Last week we cautioned that because patent law is exclusively a federal matter under the Constitution, the structural incentives triggering the explosion of patent litigation must be addressed at the federal level. As if on cue, the U.S. Supreme Court this week released a pair of opinions that could reduce the growing number of abusive patent claims. Together, these decisions expand the availability of attorney’s fees for prevailing parties and increase federal district courts’ discretion in awarding fees.


Part of the difficulty in fighting patent trolls is the absence of any significant downside to filing infringement claims. Absent an effective opportunity for prevailing parties to recover their fees, patent trolls are able to extract settlements based on largely meritless claims.


Federal courts always have discretion to award attorney’s fees to punish unjustified litigation, or other bad conduct that would violate Rule 11 of the Federal Rules of Civil Procedure. In addition, since 1951, federal district courts have also had the discretion under the Patent Act to award attorney’s fees in “exceptional cases” to the prevailing party. This fee-shifting mechanism has not been used as a penalty for simply losing a case; it has been used only when other indicia of bad faith or unfairness suggest that the awarding of fees is appropriate.

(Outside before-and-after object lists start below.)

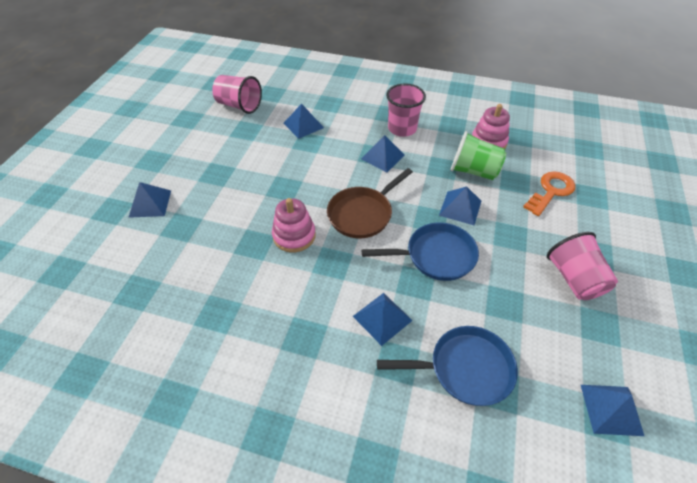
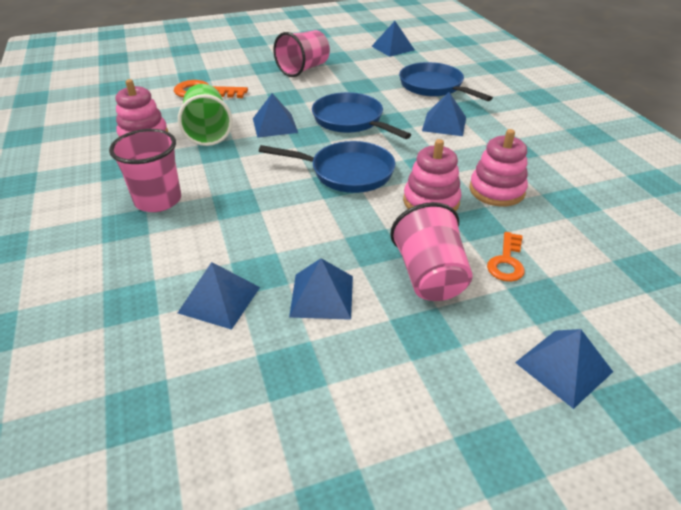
camera: 125 degrees left, 10 degrees down
pink cup [212,75,262,114] -> pink cup moved to [390,202,473,301]
brown pan [327,168,413,238] -> blue pan [259,141,395,193]
blue pyramid [361,135,405,172] -> blue pyramid moved to [289,258,353,320]
none -> pink stacking toy [469,129,528,207]
none -> orange key [487,232,525,282]

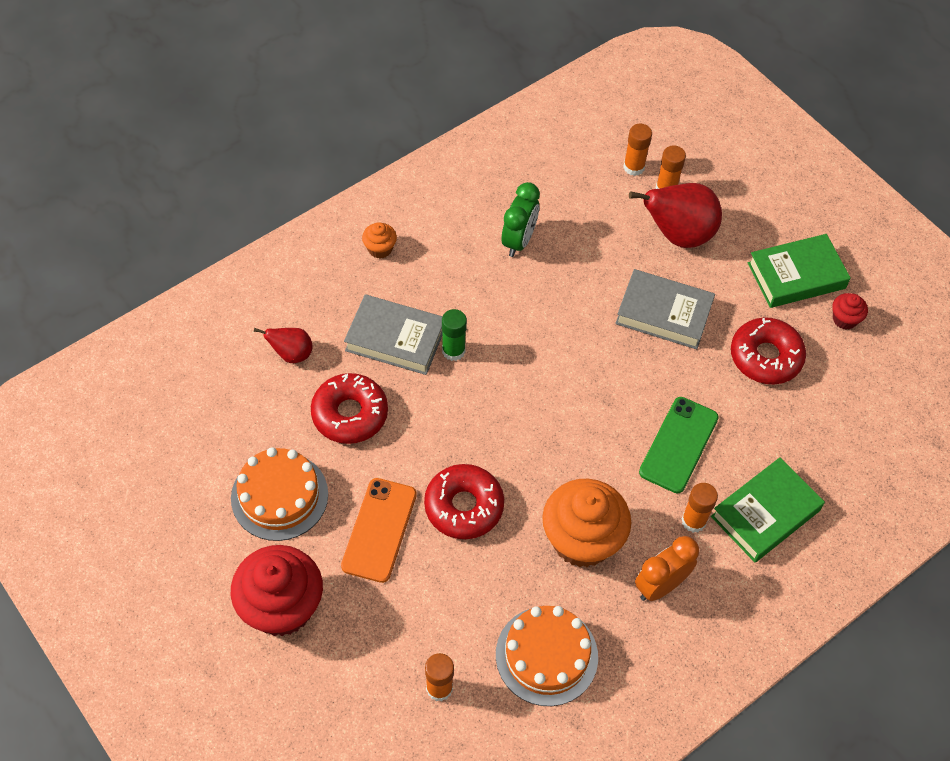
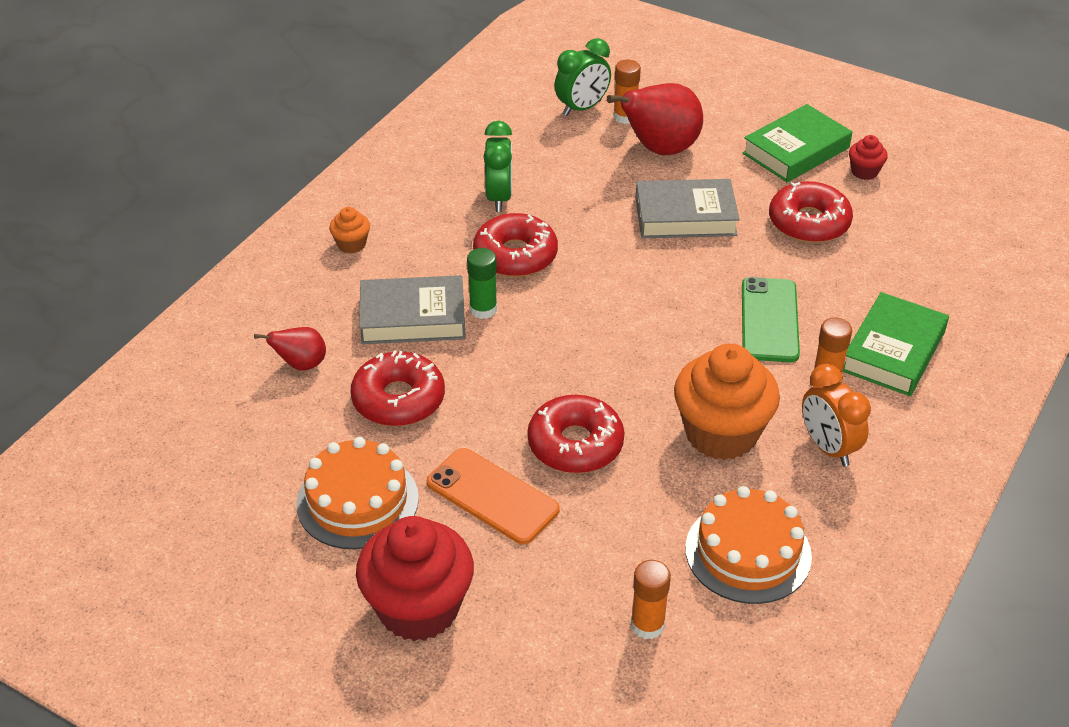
camera: 20 degrees left, 15 degrees down
orange phone [341,478,417,583] -> orange phone turned 45 degrees counterclockwise [427,448,560,545]
orange glue stick [623,124,652,176] -> green clock [555,38,611,116]
orange clock [635,536,699,601] -> orange clock turned 60 degrees counterclockwise [802,364,871,467]
none -> red donut [473,213,558,277]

However, the scope of the courts’ discretion to award fees was significantly constrained by more recent case law requiring both subjective bad faith and also an objectively baseless claim such that no reasonable litigant could believe it would succeed. The problem, as the Supreme Court observed in this week’s rulings, was that such a rule effectively limits fees to conduct that are independently sanctionable under Rule 11, rendering the fee-shifting provision largely superfluous.

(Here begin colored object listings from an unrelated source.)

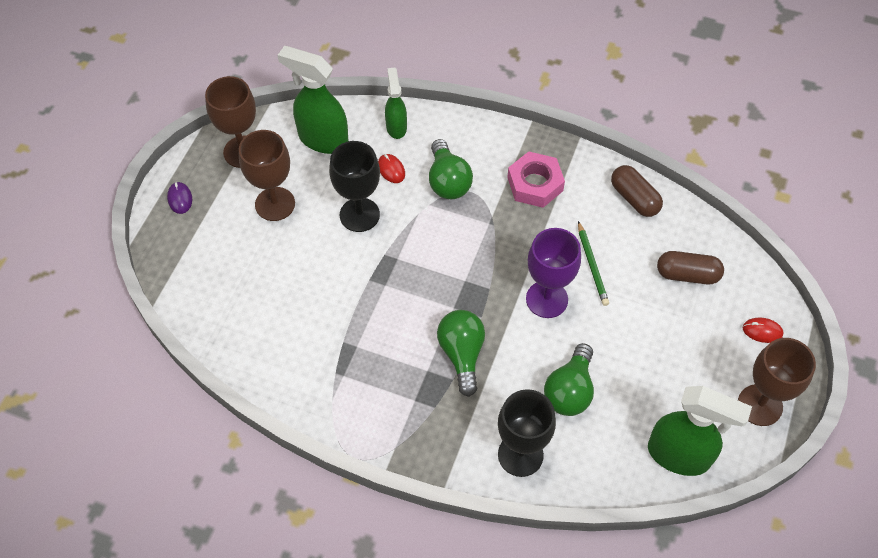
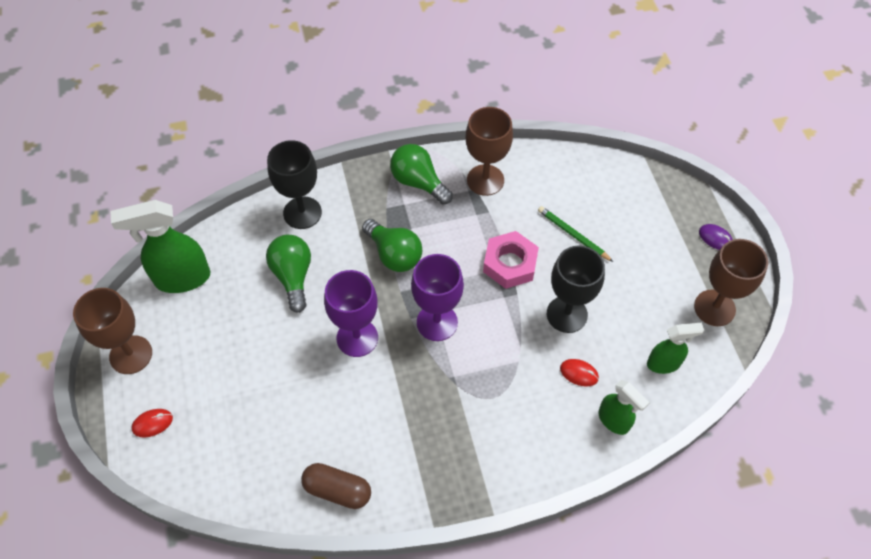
camera: 145 degrees right, 0 degrees up
brown goblet [239,130,295,221] -> brown goblet moved to [466,107,513,196]
green spray bottle [277,46,349,154] -> green spray bottle [647,323,704,374], size x0.59
green light bulb [429,139,473,199] -> green light bulb moved to [390,144,453,204]
pink nut [507,151,565,208] -> pink nut moved to [483,231,539,289]
green pencil [578,221,609,306] -> green pencil moved to [538,206,613,262]
brown capsule [657,251,724,284] -> none
none -> purple goblet [411,254,464,341]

The Supreme Court on Wednesday rejected that limitation, holding that the “exceptional” case “is simply one that stands out from others with respect to the substantive strength of a party’s litigating position … or the unreasonable manner in which the case was litigated.” In a companion decision, the Court clarified that the district court awarding the fees will be upheld on appeal unless they have demonstrably abused their discretion.


Together, these decisions have the potential to change the dynamics of patent trolling more effectively than the legislative initiatives pending in New Jersey and other states. The behavior that would meet the “bad faith” standard found in NJ bill A2462 likely would meet the standard under the relaxed federal rule; the potential fees would actually be awarded by a court with the constitutional capacity to award them; and defendants should be able to find lawyers willing to take on the defense of meritless claims based on the reasonable likelihood of fee-recovery.


A final thought: New Jersey has an abundance of statutes providing for one-way fee-shifting. NJCJI has observed on numerous occasions that such provisions distort incentives by encouraging largely meritless litigation to extract settlements. Following the lead of the Supreme Court, and legislatively expanding the availability of bilateral fee-shifting beyond actions that would be independently sanctionable, might be a useful step towards improving the civil litigation climate in New Jersey.